Dancing for Joy -- by Robin

I'm taking an acting class through the local adult ed, and it's really a challenge in more ways than one.

A novelist/playwright friend of mine in town suggested it because she knows I aspire to write a play ("Mensch: The Musical" based on my book HOW TO MARRY A MENSCH...which means decent person). She thought it could help with dialogue, etc.

I have to admit I had no idea what I was getting in to. In high school I was involved with theatre. I served as Prop Master for the production of Arsenic and Old Lace. And, when they did Anything Goes...despite not being a singer.....I auditioned and got selected as an Angel. It was fun, and I got to wear some glamorous/borderline sexy attire....a far cry from my stretch pants and t-shirts of mommyhood. I loved it. And, have always enjoyed hanging with theatre people. Theatre is one of my true loves. To this day, I can't get enough of it. And, I've taken playwriting classes which I've enjoyed, and would love to study further.

All that said, when I signed up for the adult ed acting class, I didn't know what to expect. And, what I've found is more than what I saw coming, and it's frankly....invigorating!

The instructor, who is very experienced and talented, puts a lot of effort into coming up with exercises each week, and homework assignments. This week, she brought in a CD player and announced that she was going to play the music of her rocker godson, and we were to move. Then, move more! she proclaimed. Then, respond to someone else's movement, she said. So, basically we were dancing in what, by day, is a kid's classroom. And, it felt freeing. I was not worried about being self-conscious (okay...maybe a tad). But, I didn't have much time to think about it. And, it was cool. I lost myself. It took me back to my single days when I used to go dancing (in my 20s,) wearing heels and all. Now I found myself momentarily wondering if I even remembered how to dance. How did I dance back then? Were my movements the same or close to it?

I don't go dancing anymore. It's not that I wouldn't want to (though I'm not big on wearing heels anymore). It just doesn't arise...except if we go to a wedding.

Isn't it interesting how at different phases of our life certain activities come and go?! I can understand if, as you age, physical challenges and limitations set in. But, if that's not the case, then why do we cease pursuing particular activities that we once enjoyed? Did we forget we liked them? Have we lost track of what brings us pleasure? Are we so caught up in being "busy" (whatever that means) to even think about inviting joy into our lives?

◆ Exercise instructions
#1 Write out the part of the blog post from "Dancing for Joy" up to and including "with dialogue, etc.", word for word.
#2 Using the blog post, explain in one to three sentences why the writer's friend suggested taking the acting class.
#3 According to the blog post, what part did the writer win in the high school production of Anything Goes?

◆ Dataset
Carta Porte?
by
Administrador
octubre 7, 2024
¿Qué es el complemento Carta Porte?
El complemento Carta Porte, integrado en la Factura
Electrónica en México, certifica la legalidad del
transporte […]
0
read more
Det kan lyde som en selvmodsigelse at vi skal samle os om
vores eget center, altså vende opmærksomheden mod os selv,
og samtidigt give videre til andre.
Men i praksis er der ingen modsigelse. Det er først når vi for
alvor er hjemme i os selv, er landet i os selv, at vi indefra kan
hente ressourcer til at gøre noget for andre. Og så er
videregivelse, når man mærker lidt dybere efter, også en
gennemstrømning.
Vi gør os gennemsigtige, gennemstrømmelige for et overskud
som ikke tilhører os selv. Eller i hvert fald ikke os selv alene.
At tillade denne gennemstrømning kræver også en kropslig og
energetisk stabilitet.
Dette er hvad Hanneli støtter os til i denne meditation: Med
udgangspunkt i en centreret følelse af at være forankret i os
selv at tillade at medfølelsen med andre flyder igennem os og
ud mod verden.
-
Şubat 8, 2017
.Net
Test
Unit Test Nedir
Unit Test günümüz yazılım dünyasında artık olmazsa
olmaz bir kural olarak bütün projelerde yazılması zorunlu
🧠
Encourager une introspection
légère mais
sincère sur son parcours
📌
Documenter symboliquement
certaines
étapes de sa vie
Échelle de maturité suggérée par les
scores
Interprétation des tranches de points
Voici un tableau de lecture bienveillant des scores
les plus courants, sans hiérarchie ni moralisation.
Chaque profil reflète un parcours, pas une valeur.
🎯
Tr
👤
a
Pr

◆ Written responses
#1
Dancing for Joy -- by Robin

I'm taking an acting class through the local adult ed, and it's really a challenge in more ways than one.

A novelist/playwright friend of mine in town suggested it because she knows I aspire to write a play ("Mensch: The Musical" based on my book HOW TO MARRY A MENSCH...which means decent person). She thought it could help with dialogue, etc.

#2 The friend, a novelist and playwright, knew the writer hopes to write a play, "Mensch: The Musical," based on the book HOW TO MARRY A MENSCH. She thought an acting class could help with things like dialogue.

#3 An Angel.